▸ REQUIRED WORK
Please copy every line of the data in which the string "KiCad" appears.

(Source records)

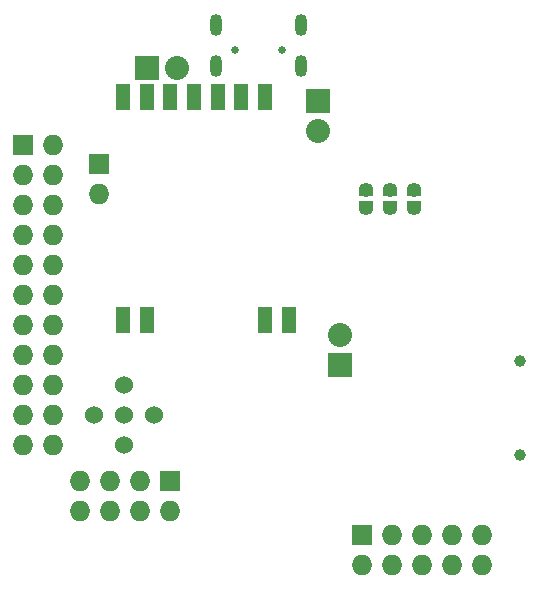
<source format=gbr>
G04 #@! TF.GenerationSoftware,KiCad,Pcbnew,no-vcs-found-7406~56~ubuntu16.10.1*
G04 #@! TF.CreationDate,2016-12-23T22:43:09+01:00*
G04 #@! TF.ProjectId,MysensorsGW,4D7973656E736F727347572E6B696361,rev?*
G04 #@! TF.FileFunction,Soldermask,Bot*
G04 #@! TF.FilePolarity,Negative*
%FSLAX46Y46*%
G04 Gerber Fmt 4.6, Leading zero omitted, Abs format (unit mm)*
G04 Created by KiCad (PCBNEW no-vcs-found-7406~56~ubuntu16.10.1) date Fri Dec 23 22:43:09 2016*
%MOMM*%
%LPD*%
G01*
G04 APERTURE LIST*
%ADD10C,0.100000*%
%ADD11R,1.200000X2.200000*%
%ADD12R,2.032000X2.032000*%
%ADD13O,2.032000X2.032000*%
%ADD14O,1.050000X1.850000*%
%ADD15C,0.650000*%
%ADD16C,1.524000*%
%ADD17R,1.727200X1.727200*%
%ADD18O,1.727200X1.727200*%
%ADD19C,1.000000*%
%ADD20R,1.270000X0.600000*%
%ADD21O,1.270000X1.270000*%
G04 APERTURE END LIST*
D10*
D11*
X144399000Y-89773000D03*
X142399000Y-89773000D03*
X132399000Y-89773000D03*
X130399000Y-89773000D03*
X130399000Y-70873000D03*
X132399000Y-70873000D03*
X134399000Y-70873000D03*
X136399000Y-70873000D03*
X138399000Y-70873000D03*
X140399000Y-70873000D03*
X142399000Y-70873000D03*
D12*
X148742400Y-93548200D03*
D13*
X148742400Y-91008200D03*
D14*
X145427600Y-64795400D03*
X138277600Y-64795400D03*
X145427600Y-68245400D03*
X138277600Y-68245400D03*
D15*
X143852600Y-66920400D03*
X139852600Y-66920400D03*
D16*
X130434080Y-95234760D03*
D17*
X128346200Y-76530200D03*
D18*
X128346200Y-79070200D03*
D16*
X127894080Y-97769680D03*
X130434080Y-100309680D03*
X130434080Y-97769680D03*
X132974080Y-97769680D03*
D12*
X146888200Y-71196200D03*
D13*
X146888200Y-73736200D03*
D19*
X163982400Y-93216000D03*
X163982400Y-101196000D03*
D12*
X132384800Y-68402200D03*
D13*
X134924800Y-68402200D03*
D17*
X150622000Y-107950000D03*
D18*
X150622000Y-110490000D03*
X153162000Y-107950000D03*
X153162000Y-110490000D03*
X155702000Y-107950000D03*
X155702000Y-110490000D03*
X158242000Y-107950000D03*
X158242000Y-110490000D03*
X160782000Y-107950000D03*
X160782000Y-110490000D03*
X126746000Y-103378000D03*
X126746000Y-105918000D03*
X129286000Y-103378000D03*
X129286000Y-105918000D03*
X131826000Y-103378000D03*
X131826000Y-105918000D03*
D17*
X134366000Y-103378000D03*
D18*
X134366000Y-105918000D03*
D20*
X151000000Y-79944500D03*
X151000000Y-79055500D03*
D21*
X151000000Y-80262000D03*
X151000000Y-78738000D03*
D20*
X155000000Y-79944500D03*
X155000000Y-79055500D03*
D21*
X155000000Y-80262000D03*
X155000000Y-78738000D03*
D20*
X153000000Y-79055500D03*
X153000000Y-79944500D03*
D21*
X153000000Y-78738000D03*
X153000000Y-80262000D03*
D18*
X124460000Y-97790000D03*
X121920000Y-97790000D03*
X124460000Y-95250000D03*
X121920000Y-95250000D03*
X124460000Y-92710000D03*
X121920000Y-92710000D03*
X124460000Y-90170000D03*
X121920000Y-90170000D03*
X124460000Y-87630000D03*
X121920000Y-87630000D03*
X124460000Y-85090000D03*
X121920000Y-85090000D03*
D17*
X121920000Y-74930000D03*
D18*
X124460000Y-74930000D03*
X121920000Y-77470000D03*
X124460000Y-77470000D03*
X121920000Y-80010000D03*
X124460000Y-80010000D03*
X121920000Y-82550000D03*
X124460000Y-82550000D03*
X121920000Y-100330000D03*
X124460000Y-100330000D03*
M02*

</source>
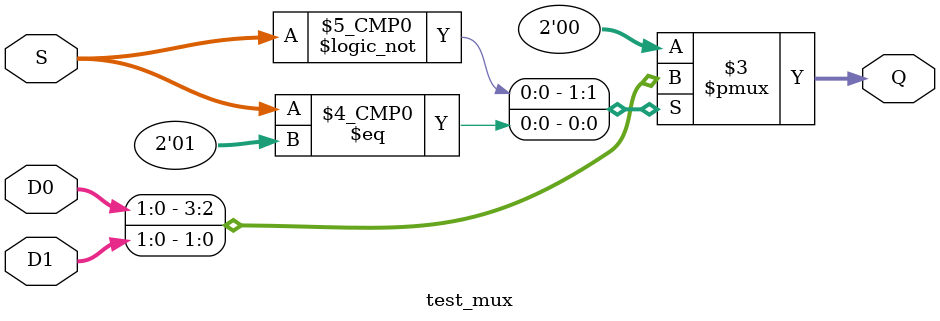
<source format=v>

module test_mux
   (input wire [1:0] D0, D1,
    input wire [1:0] S,
    output reg [1:0] Q);

   always @(*) begin
      case (S)
	2'b00: Q = D0;
	2'b01: Q = D1;
	default: Q = 0;
      endcase // case (S)
   end

endmodule // test_mux

</source>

▸ RESPONSE
G04 #@! TF.GenerationSoftware,KiCad,Pcbnew,no-vcs-found-7406~56~ubuntu16.10.1*
G04 Created by KiCad (PCBNEW no-vcs-found-7406~56~ubuntu16.10.1) date Fri Dec 23 22:43:09 2016*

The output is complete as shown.